Pode-se dizer que, aos 12 anos de idade, somos basicamente compostos por 70% de água (valor esse constantemente variável devido ao tanto que a gente sua) e 30% de imaginação (em alguns casos, incluindo eu mesmo, o termo “imaginação” pode ser substituído por “inquietação”).
E é justamente o que fazemos com esses 30% de imaginação/inquietação que define nossa personalidade pro resto de nossas vidas. Uns vão pros esportes. Outros, pra música. Alguns até já começam a namorar! Aos 12 eu também encontrei uma atividade que pudesse acalmar minha inquietação. Aos 12 eu li Fundação pela primeira vez.
“Era infantil se sentir decepcionado, mas a infantilidade é uma coisa que acontece quase tão naturalmente a um homem quanto a uma criança...”
Nessa época, já era apaixonado pelas estórias de robôs e sonhos de Asimov que meu tio me emprestava e que eu devorava com uma curiosidade respeitosa, já tinha inclusive lido o meu conto preferido dele. Era leitura de gente grande! Mas nenhuma delas me impactou tanto quanto aquele calhamaço branco chamado Fundação. Com mais de 500 páginas de letra pequenininha e aquela imagem futurista tomando a capa inteira, era uma visão bastante intimidadora. No entanto, a inquietação falou mais alto. Li a primeira página, e nem era esse bicho de sete cabeças. Li a segunda. E depois a terceira. E depois todas as outras num ritmo que até hoje eu me pergunto se é possível repetir.
A previsão aterradora
A estória se passa não numa galáxia muito muito distante, mas na nossa velha conhecida Via Láctea. Apesar de a Terra não ser mencionada na trilogia principal (ela só vem a aparecer no Fundação e Terra), os personagens do livro são humanos que colonizaram os milhares de planetas descobertos ao longo do tempo e se organizaram no Império Galático. Tudo corre bem até que a tranquilidade do Império é abalada com o surgimento da uma previsão aterradora.
Esse abalo vem da Psico-História, uma ciência/religião capaz de prever eventos futuros através de equações matemáticas. Seu criador, Hari Seldon, prevê a queda do Império Galático e que a humanidade iria passar por um período negro de 30 milênios. No entanto, ele tem uma "solução". Se lhe fosse permitido construir uma base para armazenar todo o conhecimento da humanidade, esse período negro seria diminuído para apenas 1 milênio, e a partir desta Fundação, um novo Império seria erguido. É justamente dentro desse período de mil anos que a trilogia principal se passa.

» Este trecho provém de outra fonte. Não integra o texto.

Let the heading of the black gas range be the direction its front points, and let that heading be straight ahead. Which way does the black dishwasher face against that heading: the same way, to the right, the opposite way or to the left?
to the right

Falamos trilogia principal, pois após a publicação dos três primeiros livros em 1951 (Fundação; Fundação e Império; e Segunda Fundação), o mestre Isaac Asimov sentiu necessidade de escrever mais sobre a relação da Fundação com a galáxia e com a Terra, publicando mais dois livros (Limites da Fundação; e Fundação e Terra).

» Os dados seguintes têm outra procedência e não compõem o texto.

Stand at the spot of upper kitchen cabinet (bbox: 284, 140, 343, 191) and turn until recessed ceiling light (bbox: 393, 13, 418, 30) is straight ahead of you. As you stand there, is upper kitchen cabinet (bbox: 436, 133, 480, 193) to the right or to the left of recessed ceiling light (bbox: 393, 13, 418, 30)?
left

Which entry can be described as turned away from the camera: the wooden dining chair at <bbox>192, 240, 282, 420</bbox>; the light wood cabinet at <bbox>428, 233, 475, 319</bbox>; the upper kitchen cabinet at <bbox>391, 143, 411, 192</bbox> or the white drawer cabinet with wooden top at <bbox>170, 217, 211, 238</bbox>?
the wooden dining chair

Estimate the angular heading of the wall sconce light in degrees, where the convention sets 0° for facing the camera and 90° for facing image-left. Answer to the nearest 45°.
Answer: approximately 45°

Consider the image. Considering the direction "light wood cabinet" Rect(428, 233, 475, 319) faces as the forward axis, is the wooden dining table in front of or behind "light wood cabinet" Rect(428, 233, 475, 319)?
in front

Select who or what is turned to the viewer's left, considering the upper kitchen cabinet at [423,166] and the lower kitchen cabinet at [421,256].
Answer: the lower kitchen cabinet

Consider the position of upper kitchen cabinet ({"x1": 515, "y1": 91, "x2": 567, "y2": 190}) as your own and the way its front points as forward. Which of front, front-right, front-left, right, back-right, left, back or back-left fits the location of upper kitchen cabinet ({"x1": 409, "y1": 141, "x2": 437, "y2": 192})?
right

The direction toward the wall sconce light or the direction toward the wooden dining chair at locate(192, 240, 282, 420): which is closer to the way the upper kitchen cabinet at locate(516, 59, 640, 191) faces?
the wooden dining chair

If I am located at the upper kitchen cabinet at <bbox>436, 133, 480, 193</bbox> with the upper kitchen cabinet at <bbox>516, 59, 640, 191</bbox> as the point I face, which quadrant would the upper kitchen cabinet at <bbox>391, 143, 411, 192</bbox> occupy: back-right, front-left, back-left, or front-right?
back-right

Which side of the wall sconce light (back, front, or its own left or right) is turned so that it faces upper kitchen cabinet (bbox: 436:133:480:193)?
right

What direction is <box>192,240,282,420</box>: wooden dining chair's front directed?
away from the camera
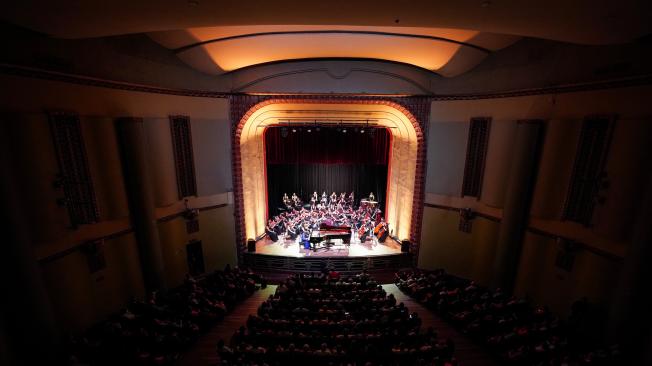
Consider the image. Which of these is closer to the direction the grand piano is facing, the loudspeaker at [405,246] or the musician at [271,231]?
the musician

Depois disso, mais para o fim de sua carreira, Asimov dá o seu grande passo para se tornar um imortal da Ficção Científica: publica mais dois livros (Origens da Fundação; e Prelúdio à Fundação) que além de ser uma “prequencia” da trilogia original, também conectam todas as suas estórias (que começam lá em Eu, Robô) em um único e maravilhoso Universo.
É difícil dizer com certeza o tamanho da influência da Saga Fundação pra nós. Seu reconhecimento é tanto, que em 1966 ela recebeu o prêmio de “Melhor série de todos os tempos” no Hugo Awards (o Oscar da Ficção Científica). Há quem a chame de O Senhor dos Anéis da ficção científica (!!!). Guardadas as devidas proporções, a comparação é válida no sentido de que provavelmente você já consumiu sem nem saber algum produto cultural (livro, filme, música) inspirado direta ou indiretamente pela obra prima de Asimov.
Ele mesmo dizia que não era propriamente um mestre da escrita, querendo se concentrar mais no conteúdo do que na forma. Por isso, acredito que a mágica do Bom Doutor esteja no fato de ele conseguir passar pras suas obras uma impressionante paixão pelo conhecimento e uma inabalável admiração pelo que a humanidade poder alcançar trilhando os caminhos certos.
Suas obras (Fundação principalmente!) são uma conversa direta entre a inquietação dele e a nossa. Uma tentando se apaziguar na outra. Pra mim, ler Asimov é como voltar no tempo. Ou permanecer no tempo. Faz 15 anos que tenho 12.